Data supplied: Begin

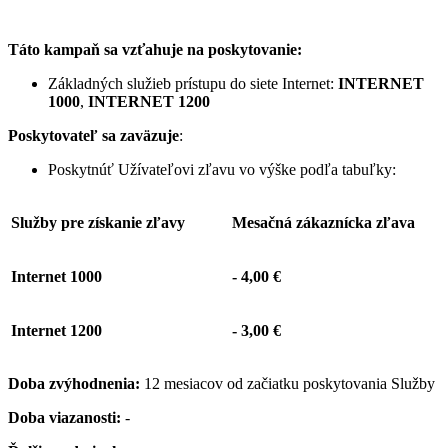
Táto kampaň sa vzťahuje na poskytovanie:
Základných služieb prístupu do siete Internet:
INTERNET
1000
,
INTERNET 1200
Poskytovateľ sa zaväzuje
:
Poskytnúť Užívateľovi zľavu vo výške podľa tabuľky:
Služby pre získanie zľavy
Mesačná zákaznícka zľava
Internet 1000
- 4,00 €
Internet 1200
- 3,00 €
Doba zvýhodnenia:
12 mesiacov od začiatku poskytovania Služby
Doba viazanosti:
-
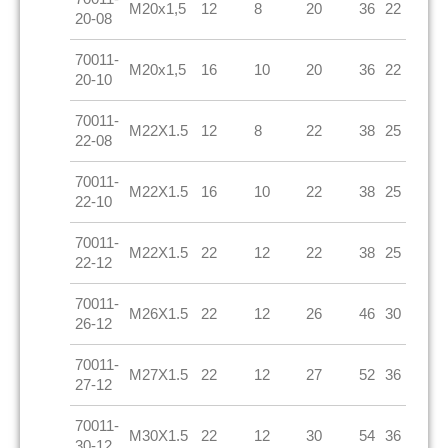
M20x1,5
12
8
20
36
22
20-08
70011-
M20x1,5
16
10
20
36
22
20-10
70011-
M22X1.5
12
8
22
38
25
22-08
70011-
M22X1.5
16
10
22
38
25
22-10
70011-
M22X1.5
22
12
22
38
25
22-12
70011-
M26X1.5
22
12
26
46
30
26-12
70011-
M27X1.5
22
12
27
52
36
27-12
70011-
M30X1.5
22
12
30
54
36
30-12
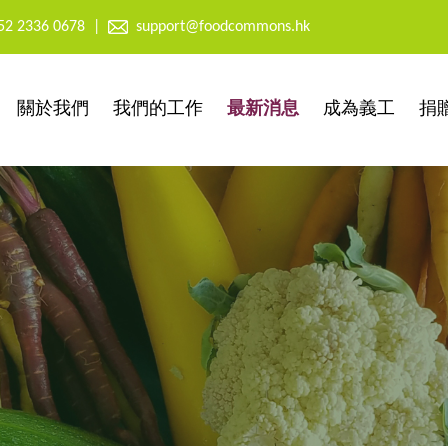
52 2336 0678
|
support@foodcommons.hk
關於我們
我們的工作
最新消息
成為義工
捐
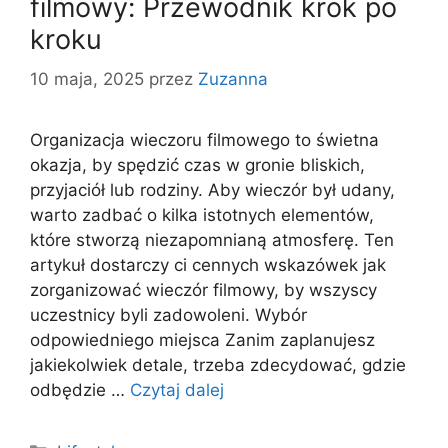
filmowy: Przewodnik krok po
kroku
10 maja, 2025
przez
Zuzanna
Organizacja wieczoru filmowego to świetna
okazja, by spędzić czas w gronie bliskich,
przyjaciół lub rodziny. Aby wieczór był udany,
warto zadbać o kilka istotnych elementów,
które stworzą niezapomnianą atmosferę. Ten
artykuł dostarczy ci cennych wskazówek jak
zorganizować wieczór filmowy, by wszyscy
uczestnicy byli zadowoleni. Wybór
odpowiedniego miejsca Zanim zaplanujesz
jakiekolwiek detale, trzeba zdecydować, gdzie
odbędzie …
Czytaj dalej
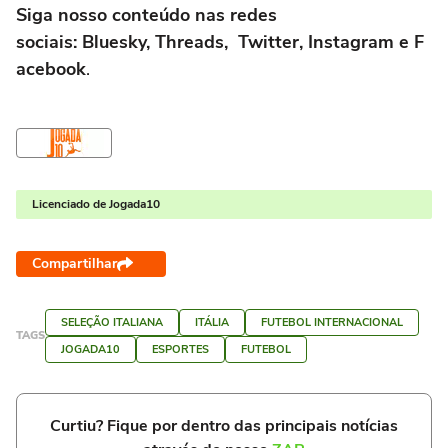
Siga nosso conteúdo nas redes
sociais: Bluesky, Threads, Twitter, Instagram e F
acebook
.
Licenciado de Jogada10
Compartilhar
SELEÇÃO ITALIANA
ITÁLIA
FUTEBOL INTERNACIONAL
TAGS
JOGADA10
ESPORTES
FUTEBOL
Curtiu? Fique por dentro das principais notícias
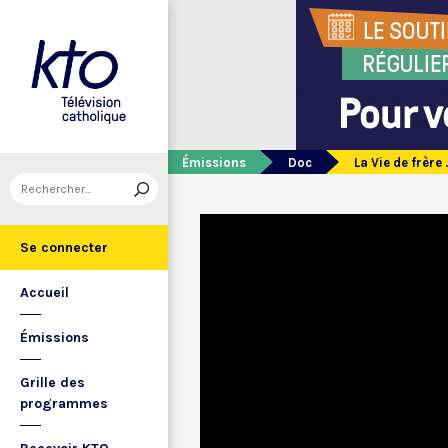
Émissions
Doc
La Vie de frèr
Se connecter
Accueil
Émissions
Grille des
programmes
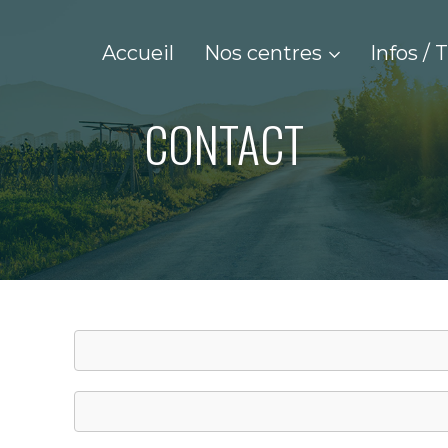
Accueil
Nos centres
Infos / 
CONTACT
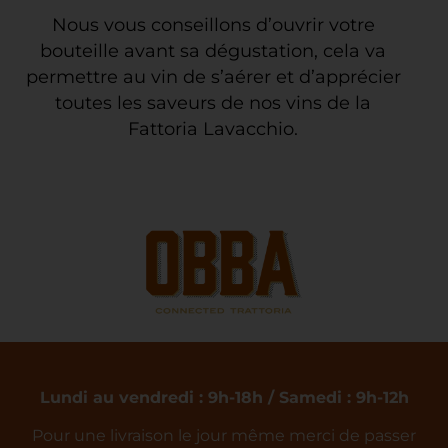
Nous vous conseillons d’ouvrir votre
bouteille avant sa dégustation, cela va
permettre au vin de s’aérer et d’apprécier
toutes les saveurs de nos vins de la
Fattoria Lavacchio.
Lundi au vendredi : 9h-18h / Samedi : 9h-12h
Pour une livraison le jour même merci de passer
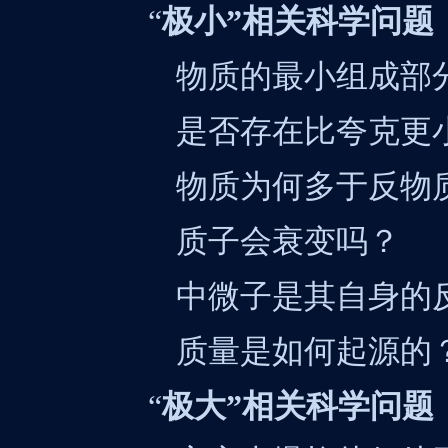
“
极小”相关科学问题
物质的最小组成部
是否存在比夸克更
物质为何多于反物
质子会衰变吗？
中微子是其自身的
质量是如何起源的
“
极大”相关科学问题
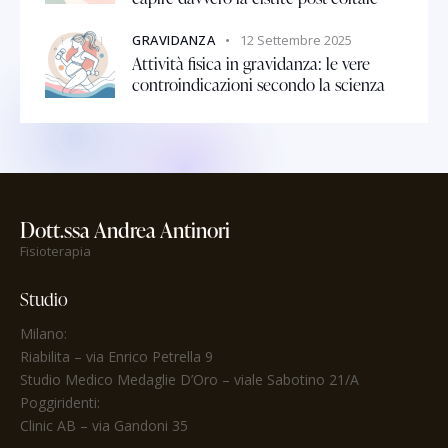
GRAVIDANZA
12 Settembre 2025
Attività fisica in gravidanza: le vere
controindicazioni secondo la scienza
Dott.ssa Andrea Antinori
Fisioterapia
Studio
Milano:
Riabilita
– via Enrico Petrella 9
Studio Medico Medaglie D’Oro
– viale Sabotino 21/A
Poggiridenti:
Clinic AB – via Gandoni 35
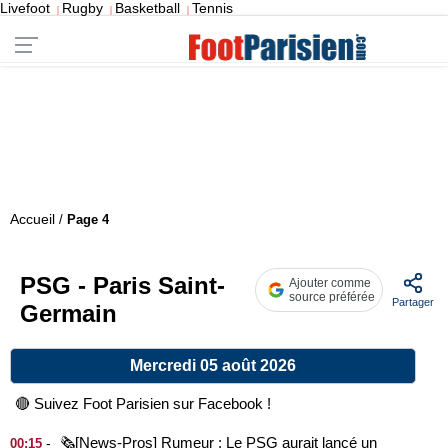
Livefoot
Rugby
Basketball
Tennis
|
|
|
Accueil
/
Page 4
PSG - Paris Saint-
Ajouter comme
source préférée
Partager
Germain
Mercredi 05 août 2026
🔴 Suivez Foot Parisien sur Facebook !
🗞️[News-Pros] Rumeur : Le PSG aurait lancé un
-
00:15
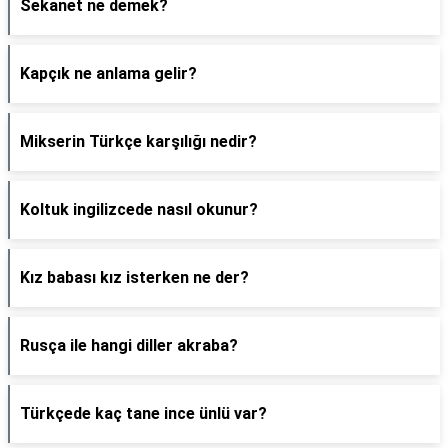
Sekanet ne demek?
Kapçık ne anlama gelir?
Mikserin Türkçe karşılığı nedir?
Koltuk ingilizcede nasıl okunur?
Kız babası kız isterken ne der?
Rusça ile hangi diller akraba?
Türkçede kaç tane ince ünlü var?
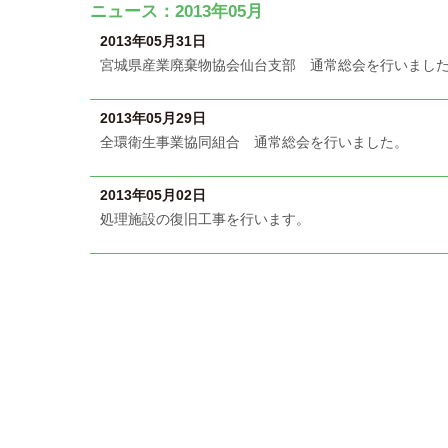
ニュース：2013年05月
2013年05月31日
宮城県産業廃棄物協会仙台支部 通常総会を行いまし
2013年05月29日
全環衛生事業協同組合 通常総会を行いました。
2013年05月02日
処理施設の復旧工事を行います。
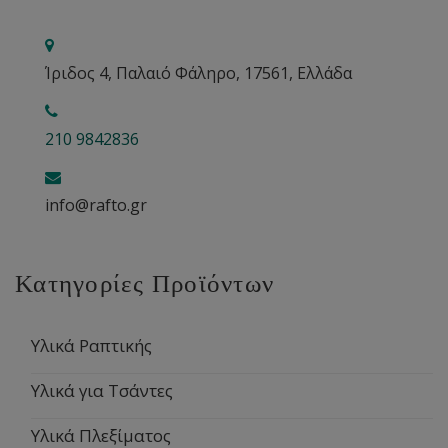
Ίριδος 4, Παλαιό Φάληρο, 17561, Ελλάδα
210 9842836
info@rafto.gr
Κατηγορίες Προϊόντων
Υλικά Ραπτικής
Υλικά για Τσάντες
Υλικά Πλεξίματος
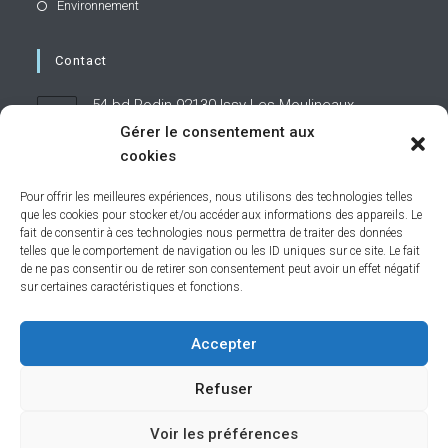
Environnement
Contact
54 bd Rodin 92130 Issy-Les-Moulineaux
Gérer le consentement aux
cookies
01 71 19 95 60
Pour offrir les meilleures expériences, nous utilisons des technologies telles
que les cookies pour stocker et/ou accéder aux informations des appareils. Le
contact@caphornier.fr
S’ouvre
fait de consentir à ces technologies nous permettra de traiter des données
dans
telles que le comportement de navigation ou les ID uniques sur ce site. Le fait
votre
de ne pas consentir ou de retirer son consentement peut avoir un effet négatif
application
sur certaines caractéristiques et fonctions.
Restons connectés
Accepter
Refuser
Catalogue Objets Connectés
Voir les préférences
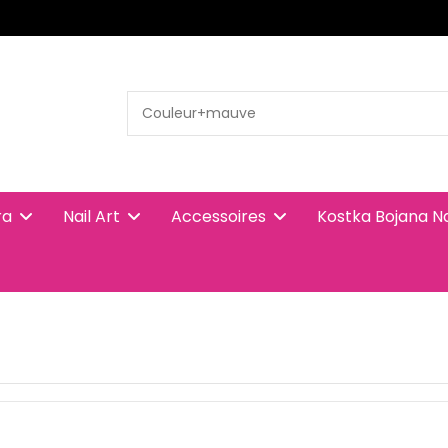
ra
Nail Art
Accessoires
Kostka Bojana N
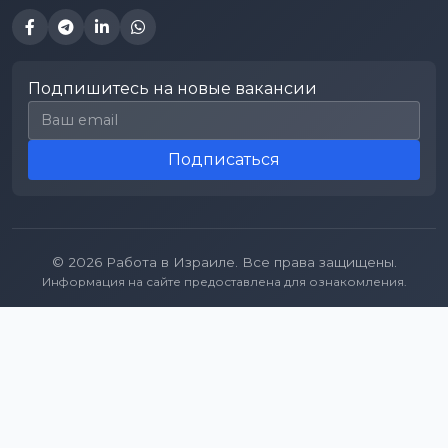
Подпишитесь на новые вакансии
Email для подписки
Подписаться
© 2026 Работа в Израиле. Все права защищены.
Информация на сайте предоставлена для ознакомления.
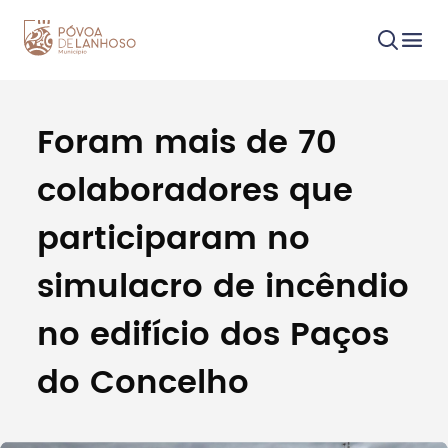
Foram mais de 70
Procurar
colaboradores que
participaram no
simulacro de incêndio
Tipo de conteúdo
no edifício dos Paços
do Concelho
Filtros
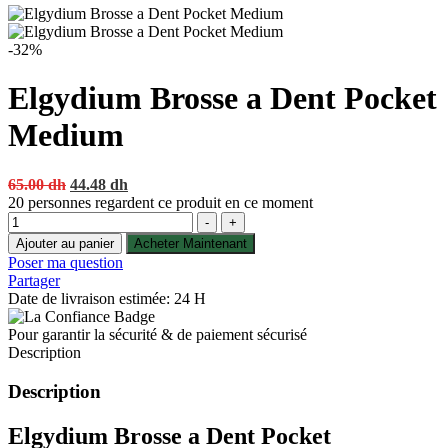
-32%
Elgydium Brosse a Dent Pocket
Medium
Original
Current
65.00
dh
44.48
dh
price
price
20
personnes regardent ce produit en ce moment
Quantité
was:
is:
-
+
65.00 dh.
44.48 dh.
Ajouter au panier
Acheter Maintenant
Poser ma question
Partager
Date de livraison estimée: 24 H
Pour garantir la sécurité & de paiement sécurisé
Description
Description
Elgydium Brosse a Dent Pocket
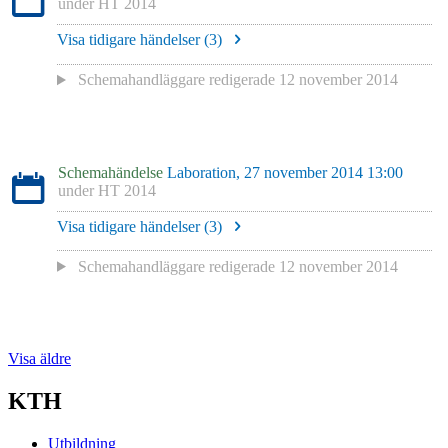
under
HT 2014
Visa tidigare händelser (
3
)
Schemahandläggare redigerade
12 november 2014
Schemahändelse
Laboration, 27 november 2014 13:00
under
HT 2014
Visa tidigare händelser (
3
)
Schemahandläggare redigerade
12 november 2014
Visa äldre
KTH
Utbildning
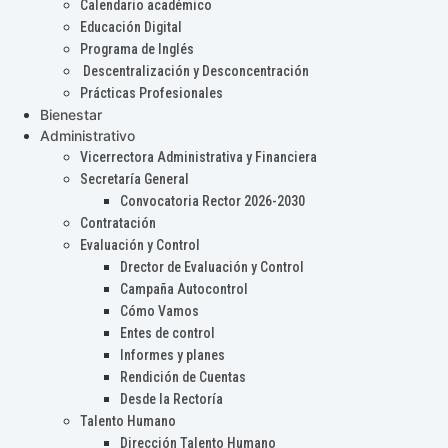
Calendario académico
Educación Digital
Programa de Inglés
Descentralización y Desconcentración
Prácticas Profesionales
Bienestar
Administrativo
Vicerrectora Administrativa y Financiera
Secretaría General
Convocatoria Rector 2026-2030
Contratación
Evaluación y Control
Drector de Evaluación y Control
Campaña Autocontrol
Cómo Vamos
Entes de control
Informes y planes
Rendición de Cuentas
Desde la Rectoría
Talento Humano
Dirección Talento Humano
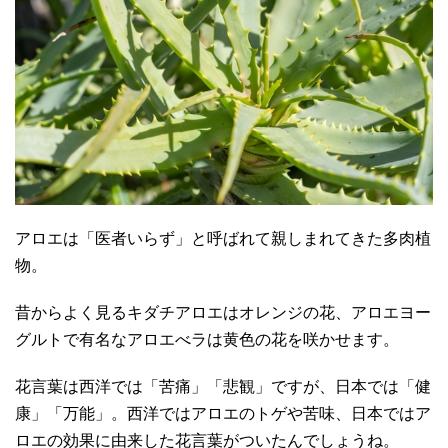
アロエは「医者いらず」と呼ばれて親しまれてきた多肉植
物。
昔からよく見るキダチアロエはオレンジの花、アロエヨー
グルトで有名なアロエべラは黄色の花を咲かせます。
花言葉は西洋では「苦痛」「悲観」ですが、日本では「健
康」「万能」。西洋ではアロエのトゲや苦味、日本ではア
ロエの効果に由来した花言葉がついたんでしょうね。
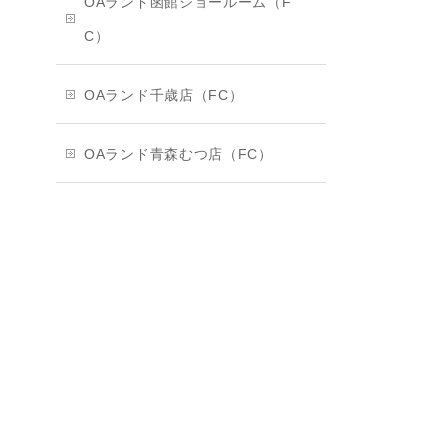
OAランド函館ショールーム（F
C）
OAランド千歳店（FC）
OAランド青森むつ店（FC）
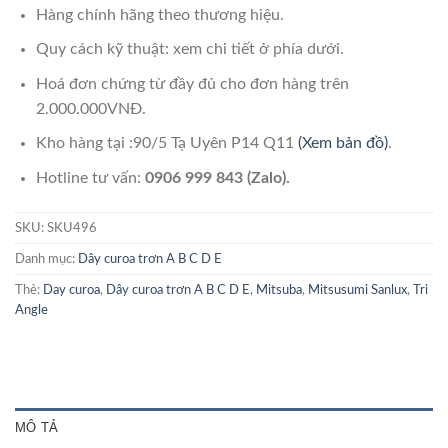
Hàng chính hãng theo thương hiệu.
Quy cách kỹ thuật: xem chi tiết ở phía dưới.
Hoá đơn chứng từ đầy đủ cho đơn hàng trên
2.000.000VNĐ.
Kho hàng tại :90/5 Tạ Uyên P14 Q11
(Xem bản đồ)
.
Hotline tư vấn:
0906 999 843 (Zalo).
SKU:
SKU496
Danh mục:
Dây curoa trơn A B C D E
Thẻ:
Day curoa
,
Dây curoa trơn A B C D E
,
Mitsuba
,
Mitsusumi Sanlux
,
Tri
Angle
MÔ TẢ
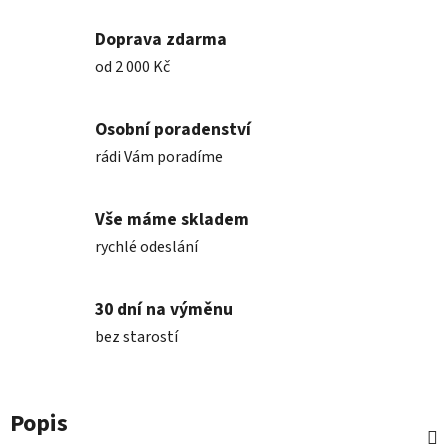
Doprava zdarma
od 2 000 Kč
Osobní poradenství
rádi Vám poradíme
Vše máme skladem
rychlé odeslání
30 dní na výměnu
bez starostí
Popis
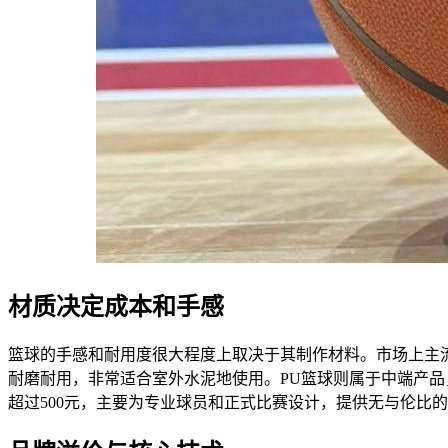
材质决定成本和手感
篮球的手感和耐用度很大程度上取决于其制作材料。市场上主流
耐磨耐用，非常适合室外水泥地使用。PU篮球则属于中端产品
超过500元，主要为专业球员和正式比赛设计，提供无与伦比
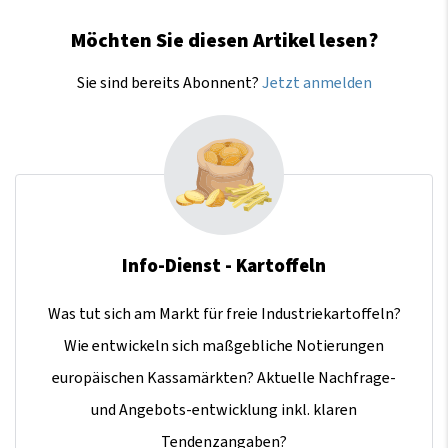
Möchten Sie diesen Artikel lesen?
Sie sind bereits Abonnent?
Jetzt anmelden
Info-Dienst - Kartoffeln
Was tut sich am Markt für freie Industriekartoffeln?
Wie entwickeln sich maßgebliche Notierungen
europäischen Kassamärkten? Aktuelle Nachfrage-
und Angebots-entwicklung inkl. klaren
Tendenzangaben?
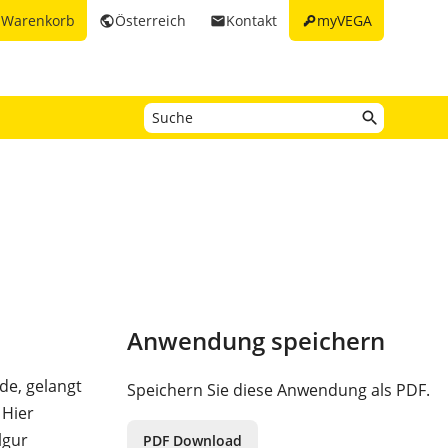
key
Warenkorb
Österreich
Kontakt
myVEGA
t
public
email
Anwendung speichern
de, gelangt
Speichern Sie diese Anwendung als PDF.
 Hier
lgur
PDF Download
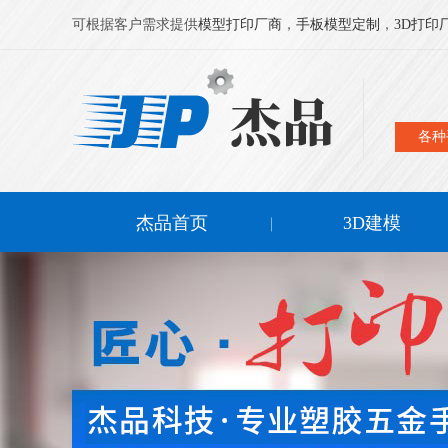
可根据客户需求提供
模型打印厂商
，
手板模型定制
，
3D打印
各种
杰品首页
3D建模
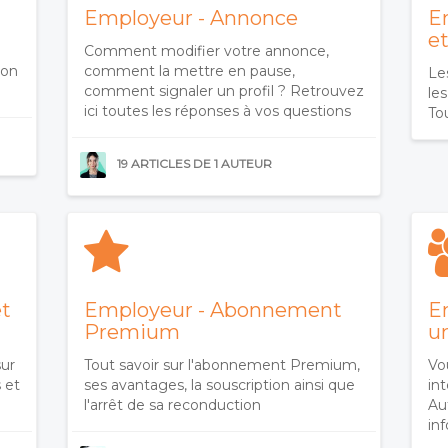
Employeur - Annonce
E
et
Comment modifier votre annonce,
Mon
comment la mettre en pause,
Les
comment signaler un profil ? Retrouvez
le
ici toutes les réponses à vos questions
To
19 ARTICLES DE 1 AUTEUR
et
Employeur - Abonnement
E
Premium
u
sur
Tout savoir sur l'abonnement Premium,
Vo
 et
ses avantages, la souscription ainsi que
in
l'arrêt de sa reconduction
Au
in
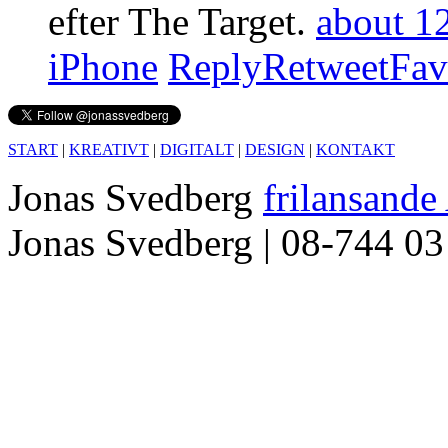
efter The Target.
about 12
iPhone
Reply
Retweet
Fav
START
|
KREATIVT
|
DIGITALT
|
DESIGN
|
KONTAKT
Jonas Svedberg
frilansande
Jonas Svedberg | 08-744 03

Data supplied: End

:: Exercise ::
Please give the part of the records that opens with the line containing "ニュース：2013年05月" and closes with the line containing "Υλικά Πλεξίματος" again, changing "通常総会" to "定時総会" and leaving all else as it is. Omit the pictures from your answer.

:: Exercise solution ::
ニュース：2013年05月
2013年05月31日
宮城県産業廃棄物協会仙台支部 定時総会を行いまし
2013年05月29日
全環衛生事業協同組合 定時総会を行いました。
2013年05月02日
処理施設の復旧工事を行います。
Ίριδος 4, Παλαιό Φάληρο, 17561, Ελλάδα
210 9842836
info@rafto.gr
Κατηγορίες Προϊόντων
Υλικά Ραπτικής
Υλικά για Τσάντες
Υλικά Πλεξίματος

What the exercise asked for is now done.